A hundred years later, in England in 1539, King Henry VIII had a Bible, printed in the English language, placed in every church in his kingdom. Known as the Great Bible for their size, they were chained in a prominent position in the church, so that anyone who could read could come in and have access to the word of God. For those who couldn’t read, the vicar was supposed to read from the Bible each morning and evening. The Bibles were chained, as a security measure: they had significant monetary value; and even greater theological value - there were those who did not believe that the Bible should be translated into English...
But books were not yet household items. In 1611, King James had a Bible produced. Printing had moved on. Bibles could be mass-produced, small enough and affordable enough for the home. The King James Version was so influential, it is still printed and widely available today, four hundred years later.
Bibles have become smaller and cheaper ever since.
And as a result, it is almost impossible for us to see, to hear, to enter-into, the resurrection.
You see, we don’t come to the events of the first Easter in its time, days after the crucifixion. We skip forward – just a few pages; it’s hardly cheating – and look back on Jesus’ resurrection in the light cast on that event by years of deep theological reflection on the significance of Jesus’ death and resurrection. We look on what took place through the filter of Paul’s reflections, some thirty years later; Peter’s reflections, again, some thirty years after the event; and an elderly John’s reflections, some sixty years after he stepped into the empty tomb...
And these things are all important, these reflections are true. But in throwing light on the resurrection, they also blind us to the event. They blind us to the experience of the disciples, meeting the resurrected Jesus in strange and disturbing encounters they have not yet looked back on.
Instead, we are (too often) forced to celebrate Easter, in all its fullness, in one day. And in so doing – by insisting on uniform, triumphant celebration - we violate those among us who are in the middle of great loss, and who just need to encounter the risen Lord in that place, nothing more, nothing less.
The family who, since last Easter, have gathered at a funeral to say their last goodbyes...The couple who, since last Easter, have finally given up hope of having children...The person whose marriage has, since last Easter, ended in divorce...The child who, since last Easter, has moved schools and left all her friends behind...
Don’t get me wrong: we ought to celebrate. But sometimes we celebrate through our tears, with questions unanswered (indeed, encountering the risen Jesus can raise more questions than answers). And though we can meet the risen Jesus anywhere, perhaps until we have met him in the place where our hope has died, we cannot meet him anywhere...

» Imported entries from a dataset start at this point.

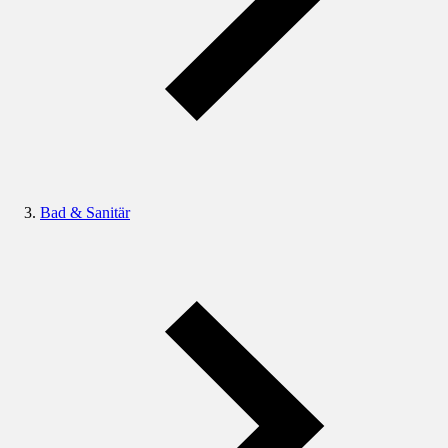
Bad & Sanitär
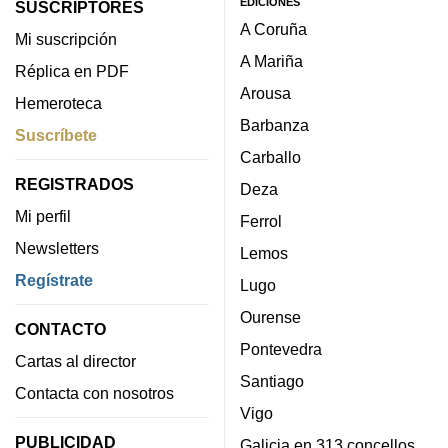
EDICIONES
SUSCRIPTORES
A Coruña
Mi suscripción
A Mariña
Réplica en PDF
Arousa
Hemeroteca
Barbanza
Suscríbete
Carballo
REGISTRADOS
Deza
Mi perfil
Ferrol
Newsletters
Lemos
Regístrate
Lugo
Ourense
CONTACTO
Pontevedra
Cartas al director
Santiago
Contacta con nosotros
Vigo
PUBLICIDAD
Galicia en 313 concellos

In her wisdom, and led by the Holy Spirit, the Church decided that Easter deserves to be not a day but a season – a season that lasts for seven Sundays. To ‘do’ Easter in a day, and then move on again, is to not grasp its significance at all. But Easter as a season gives us space to look back, to reflect deeply, with Paul and Peter and a much-older-than-he-was-then John...and space to not have to begin there, but to let the reality of the resurrection gradually dawn on us, its incomparable consequences grow in us over time.